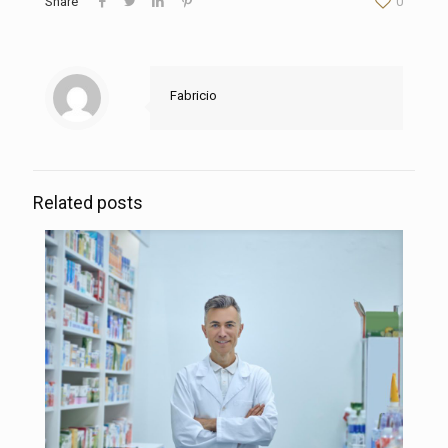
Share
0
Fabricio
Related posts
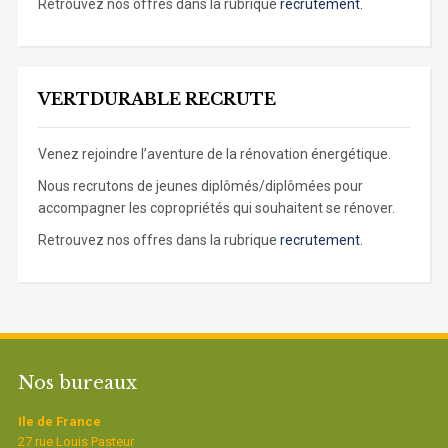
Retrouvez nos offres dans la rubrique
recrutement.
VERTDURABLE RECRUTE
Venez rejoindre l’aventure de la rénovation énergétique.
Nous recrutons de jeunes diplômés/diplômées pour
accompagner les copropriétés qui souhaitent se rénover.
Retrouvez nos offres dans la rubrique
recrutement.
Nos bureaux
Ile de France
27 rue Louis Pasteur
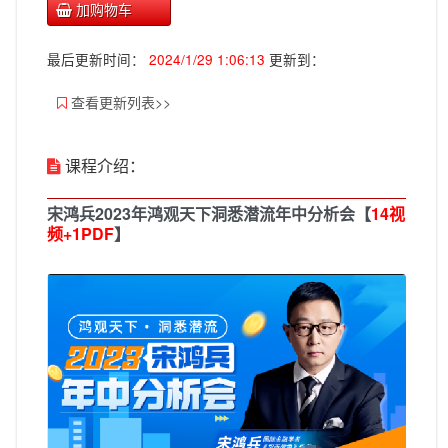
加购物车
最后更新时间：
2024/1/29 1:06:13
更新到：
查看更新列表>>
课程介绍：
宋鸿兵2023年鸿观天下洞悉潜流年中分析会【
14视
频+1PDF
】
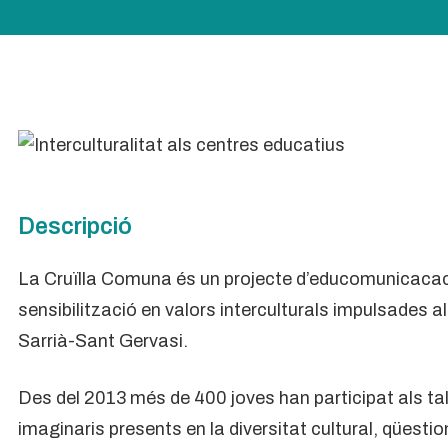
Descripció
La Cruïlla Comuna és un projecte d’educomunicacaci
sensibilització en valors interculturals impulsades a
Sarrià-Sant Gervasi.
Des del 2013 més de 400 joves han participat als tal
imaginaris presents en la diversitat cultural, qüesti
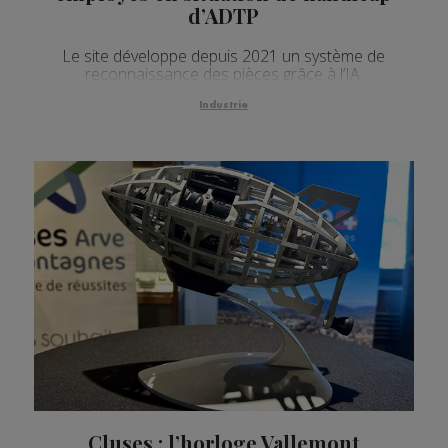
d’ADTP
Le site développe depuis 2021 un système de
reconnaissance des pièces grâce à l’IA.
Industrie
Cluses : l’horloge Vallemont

========================================================================

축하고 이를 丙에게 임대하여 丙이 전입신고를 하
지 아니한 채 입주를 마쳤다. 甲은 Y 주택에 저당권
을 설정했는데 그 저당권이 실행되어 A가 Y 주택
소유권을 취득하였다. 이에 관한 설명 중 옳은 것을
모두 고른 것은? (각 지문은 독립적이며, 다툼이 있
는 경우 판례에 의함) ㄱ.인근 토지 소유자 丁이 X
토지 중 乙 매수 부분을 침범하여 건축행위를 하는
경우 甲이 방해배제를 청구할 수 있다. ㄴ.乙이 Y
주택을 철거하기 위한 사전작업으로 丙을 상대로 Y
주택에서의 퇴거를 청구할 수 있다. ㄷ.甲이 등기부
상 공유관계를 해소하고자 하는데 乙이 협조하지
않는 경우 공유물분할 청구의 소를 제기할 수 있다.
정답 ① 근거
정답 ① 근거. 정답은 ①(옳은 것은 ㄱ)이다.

========================================================================

### [Required work]
From the records above, give again exactly the lines running from the line with "소유권을 취득하였다. 이에 관한 설명 중 옳은 것을" to the line with "정답 ① 근거. 정답은 ①(옳은 것은 ㄱ)이다.", inclusive.

### [Solved problem]
소유권을 취득하였다. 이에 관한 설명 중 옳은 것을
모두 고른 것은? (각 지문은 독립적이며, 다툼이 있
는 경우 판례에 의함) ㄱ.인근 토지 소유자 丁이 X
토지 중 乙 매수 부분을 침범하여 건축행위를 하는
경우 甲이 방해배제를 청구할 수 있다. ㄴ.乙이 Y
주택을 철거하기 위한 사전작업으로 丙을 상대로 Y
주택에서의 퇴거를 청구할 수 있다. ㄷ.甲이 등기부
상 공유관계를 해소하고자 하는데 乙이 협조하지
않는 경우 공유물분할 청구의 소를 제기할 수 있다.
정답 ① 근거
정답 ① 근거. 정답은 ①(옳은 것은 ㄱ)이다.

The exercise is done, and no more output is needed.